Sur le plan économique, le maire croit le marché de Montréal assez vigoureux pour soutenir une équipe. Il rappelle les 135 sièges sociaux établis en ville. «Le secteur privé doit embarquer», ajoute-t-il.

La construction d'un nouveau stade au centre-ville et l'obtention d'une concession coûteraient plus d'un milliard de dollars. C'est énorme.

Mais Denis Coderre croit que le modèle financier du baseball majeur, avec ses immenses revenus de télévision nationale, est plus intéressant que jadis. Et il n'est pas insensible au retentissement d'une équipe des majeures pour l'image de Montréal en Amérique du Nord: «C'est une vitrine supplémentaire...»
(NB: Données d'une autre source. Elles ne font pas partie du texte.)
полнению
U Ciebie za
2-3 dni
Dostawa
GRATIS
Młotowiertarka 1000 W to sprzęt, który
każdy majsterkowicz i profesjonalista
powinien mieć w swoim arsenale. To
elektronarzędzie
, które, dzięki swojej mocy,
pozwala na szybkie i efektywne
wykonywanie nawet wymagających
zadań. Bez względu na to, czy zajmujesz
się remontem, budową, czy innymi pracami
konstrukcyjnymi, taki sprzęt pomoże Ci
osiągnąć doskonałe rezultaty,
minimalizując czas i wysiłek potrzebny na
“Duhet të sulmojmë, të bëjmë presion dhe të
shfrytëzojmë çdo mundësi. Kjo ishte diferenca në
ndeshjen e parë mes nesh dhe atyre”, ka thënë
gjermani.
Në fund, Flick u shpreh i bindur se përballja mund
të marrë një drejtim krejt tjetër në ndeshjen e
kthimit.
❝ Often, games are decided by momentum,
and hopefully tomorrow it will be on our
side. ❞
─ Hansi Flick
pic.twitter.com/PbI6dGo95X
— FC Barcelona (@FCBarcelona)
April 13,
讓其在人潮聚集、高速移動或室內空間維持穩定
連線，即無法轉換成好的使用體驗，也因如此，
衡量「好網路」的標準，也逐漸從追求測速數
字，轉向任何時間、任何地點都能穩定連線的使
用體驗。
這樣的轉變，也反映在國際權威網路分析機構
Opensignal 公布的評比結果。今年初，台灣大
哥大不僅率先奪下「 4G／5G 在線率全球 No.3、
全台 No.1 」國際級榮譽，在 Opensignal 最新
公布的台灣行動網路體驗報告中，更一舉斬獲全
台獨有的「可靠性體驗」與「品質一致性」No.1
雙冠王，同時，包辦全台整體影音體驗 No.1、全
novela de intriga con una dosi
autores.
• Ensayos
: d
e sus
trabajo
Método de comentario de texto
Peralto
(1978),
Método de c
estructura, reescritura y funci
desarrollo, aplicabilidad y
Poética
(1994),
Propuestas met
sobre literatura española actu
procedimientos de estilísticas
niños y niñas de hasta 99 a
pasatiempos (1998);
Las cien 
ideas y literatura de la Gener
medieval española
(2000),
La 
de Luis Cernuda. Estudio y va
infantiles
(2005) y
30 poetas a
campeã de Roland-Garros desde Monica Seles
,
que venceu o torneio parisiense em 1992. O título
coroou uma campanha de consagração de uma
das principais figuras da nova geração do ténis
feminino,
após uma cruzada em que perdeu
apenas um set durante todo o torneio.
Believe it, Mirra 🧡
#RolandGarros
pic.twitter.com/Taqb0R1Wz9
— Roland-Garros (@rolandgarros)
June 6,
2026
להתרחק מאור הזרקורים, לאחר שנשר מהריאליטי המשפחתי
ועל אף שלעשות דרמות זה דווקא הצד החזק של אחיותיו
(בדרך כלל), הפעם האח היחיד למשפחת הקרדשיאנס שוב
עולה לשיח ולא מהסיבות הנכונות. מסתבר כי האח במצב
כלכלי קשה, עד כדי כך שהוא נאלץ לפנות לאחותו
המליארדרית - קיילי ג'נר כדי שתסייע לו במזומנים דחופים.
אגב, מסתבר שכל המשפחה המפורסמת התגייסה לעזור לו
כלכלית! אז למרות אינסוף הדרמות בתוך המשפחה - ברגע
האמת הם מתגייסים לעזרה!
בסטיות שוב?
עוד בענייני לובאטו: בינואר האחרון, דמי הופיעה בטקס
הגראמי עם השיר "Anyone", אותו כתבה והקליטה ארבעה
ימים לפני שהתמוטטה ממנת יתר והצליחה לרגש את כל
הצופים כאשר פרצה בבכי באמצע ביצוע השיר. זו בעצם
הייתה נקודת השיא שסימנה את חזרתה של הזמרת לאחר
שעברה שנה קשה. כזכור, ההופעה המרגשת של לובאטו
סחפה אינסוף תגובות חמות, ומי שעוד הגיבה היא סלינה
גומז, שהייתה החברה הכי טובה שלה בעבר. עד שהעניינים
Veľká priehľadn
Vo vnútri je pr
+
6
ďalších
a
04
Mais avant d'aller plus loin, M. Coderre rappelle l'importance de «mesurer la volonté» des différents intervenants. «Le rôle du maire est d'aligner les planètes, explique-t-il. Je veux être à l'écoute des financiers potentiels.»

Au fond, Denis Coderre rêve de soutenir les efforts de gens d'affaires qui seraient intéressés par l'aventure. La réussite du projet passe évidemment par l'engagement du secteur privé. «On a besoin de s'assurer que des grands de ce monde à Montréal veuillent investir», dit-il.

Plus de 80 000 personnes franchiront les tourniquets du Stade olympique vendredi et samedi. C'est un chiffre étonnant. Les Blue Jays auraient été très heureux d'en attirer 50 000. La réponse des amateurs a été au-delà des attentes.

Pour tous les gens qui espèrent le retour des Expos, le signal est bienvenu. Mais évitons de nous emballer trop vite. Denis Coderre aime bien rappeler cette phrase de Jean Drapeau: «Un projet, c'est 10 % d'inspiration et 90 % de transpiration.»

Ce principe s'applique bien au dossier des Expos qui, pour l'instant, est davantage un rêve qu'un projet concret. Ce sera le cas aussi longtemps que des poids lourds de la communauté des affaires ne s'impliqueront pas sérieusement. Il n'empêche que la présence d'un maire fou de baseball est un atout.